### The problem
Rewrite the text of these records with "discounts" swapped for "special offers", keeping every other line the same. Omit the pictures from your answer.

[Opening Data section]

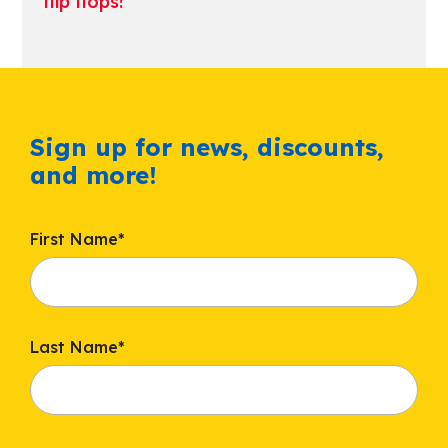
flip flops!
Sign up for news, discounts,
and more!
First Name
*
Last Name
*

[Closing Data section]

### Worked solution
flip flops!
Sign up for news, special offers,
and more!
First Name
*
Last Name
*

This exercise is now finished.